Теперь сентябрь. Передо мною – сад.Далекий гром закладывает уши.В густой листве налившиеся грушиКак мужеские признаки висят.– Как образно! Как емко! Как точно! – ну правда же, Тема! Вот у кого тебе надо учиться поэзии!.. «Как мужеские признаки висят»…
Услышав это, он тогда даже перестал рисовать багряный клен, кланяющийся обломкам ржавой оградки вокруг заброшенной могилы, – обернулся и посмотрел на Людмилу, в веселых глазах которой поблескивало давно не замечаемое им лукавство. Заметив его удивленный взгляд, она игриво ухмыльнулась и продолжила:
– Ну правда же, Тема, мужская мошонка на грушу похожа!
И она рассмеялась – рассмеялась тем задорным женским смехом со странным намеком внутри, которого он тоже давно не слышал.
– Да, в каком-то смысле похожа, – ответил тогда он, – но твой Еся все же наврал… Ну не может «далекий гром» закладывать человеку уши… Не мо-жет.
Через год или полтора он будет вспоминать и эти строки из Бродского, и этот задорный, двухслойный смех Людмилы, укоряя себя за то, что уже тогда не придал значения этим деталям, которые, как потом оказалось, отражали перемены в ее другой, тайной жизни…
А в то утро, когда он уезжал в Мамонтовку, она засунула бутерброд и термос ему в рюкзак, сонно чмокнула в щеку в прихожей и махнула ему рукой из окна кухни, когда он уже переходил двор наискосок.
Он шел к метро по Осеннему бульвару и опять все та же смутная мысль о предательстве мелькнула в его голове, – но он решительно изгнал ее. Мысль эта была явно неуместна на празднике предстоящего свидания с Натальей.
* * *
День был не по-осеннему теплый, – щедрый подарок бабьего лета.
И вальяжная фигура Натальи, читающей книгу в белом пластмассовом кресле на серой деревянной терраске, и вставленный в тонкогорлую синюю вазу букет из желтых кленовых листьев, и черная бутылка немецкого вишневого ликера, и два пузатеньких (с золотыми искринками света на боках) фужера рядом, и пепельница с дымящей сигаретой, и красная, усыпанная порыжевшими сосновыми иголками, ондулиновая крыша дачного домика, и облитые солнцем шершаво-бурые стволы высоких сосен, – все это словно выплывало из густого тумана загрунтованного холста.
Иногда Наталья отвлекалась от чтения книги, тонкой белой рукой брала фужер с ликером, мелкими, смакующими глотками пила его и долгим, смелым, зазывным взглядом смотрела на Гаевского, – он же короткими мазками кисти сосредоточенно наносил краски на холст. Этот ее взгляд каким-то магическим образом отвлекал его от работы, – он чувствовал его на себе даже затылком, он будто говорил Гаевскому: «Ты не изображать на картине, а любить меня должен».
И дважды мягко щелкал замок входной дачной двери, и шумела вода в душе, и Леонард Коэн много раз подряд пел одно и то же – «Танцуй со мной до конца любви», и билась на влажных белых простынях великолепно сложенная обнаженная женщина в любовной лихорадке, – издавая протяжные нежные стоны, которые сводили Гаевского с ума…

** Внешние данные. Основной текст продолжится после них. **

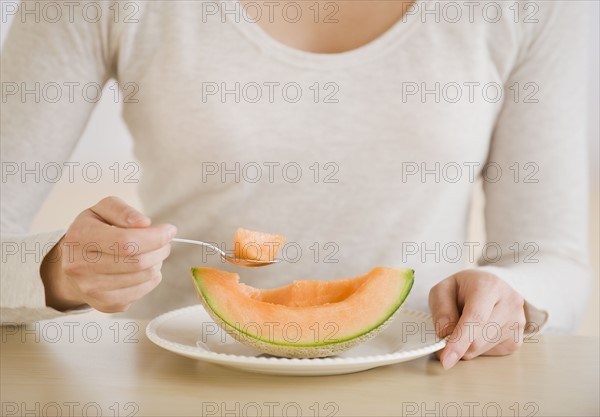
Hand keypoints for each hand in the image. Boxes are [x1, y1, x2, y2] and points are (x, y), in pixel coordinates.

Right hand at [41, 196, 176, 311]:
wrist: (72, 262)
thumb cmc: (92, 231)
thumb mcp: (102, 210)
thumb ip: (123, 211)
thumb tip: (144, 223)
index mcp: (80, 237)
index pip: (126, 242)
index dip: (155, 237)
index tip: (169, 230)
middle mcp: (80, 266)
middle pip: (138, 262)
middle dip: (160, 249)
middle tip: (165, 242)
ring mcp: (92, 289)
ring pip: (144, 277)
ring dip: (157, 262)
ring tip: (151, 253)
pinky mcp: (105, 304)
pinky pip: (143, 290)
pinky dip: (151, 278)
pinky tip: (143, 269)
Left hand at [429, 270, 525, 368]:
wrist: (489, 286)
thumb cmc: (464, 288)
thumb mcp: (443, 290)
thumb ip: (441, 309)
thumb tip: (446, 335)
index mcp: (489, 286)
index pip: (475, 318)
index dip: (459, 341)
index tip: (446, 360)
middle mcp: (509, 303)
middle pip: (478, 339)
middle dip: (456, 343)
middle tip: (445, 334)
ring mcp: (517, 322)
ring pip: (481, 349)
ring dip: (466, 344)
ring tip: (467, 323)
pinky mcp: (517, 339)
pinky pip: (489, 354)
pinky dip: (477, 347)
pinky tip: (478, 330)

Все шло к тому, что он должен был остаться у нее на ночь. Но он не остался. За четверть века жизни с Людмилой ни разу не было так, чтобы он не возвращался на ночь домой. Правда, – за исключением тех случаев, когда был на учениях, в командировке или в санатории.
* * *
Поздняя вечерняя электричка с мерным лязганьем колес на стыках рельсов неслась к Москве. Гаевский и в Мамонтовке, и уже в вагоне несколько раз звонил жене – не беспокойся, со мной все в порядке.
А для пущей маскировки приврал ей, что встретил старого сослуживца и они душевненько посидели у него на даче. И добавил еще, что «даже нарисовал его дочку». Кажется, Людмила поверила.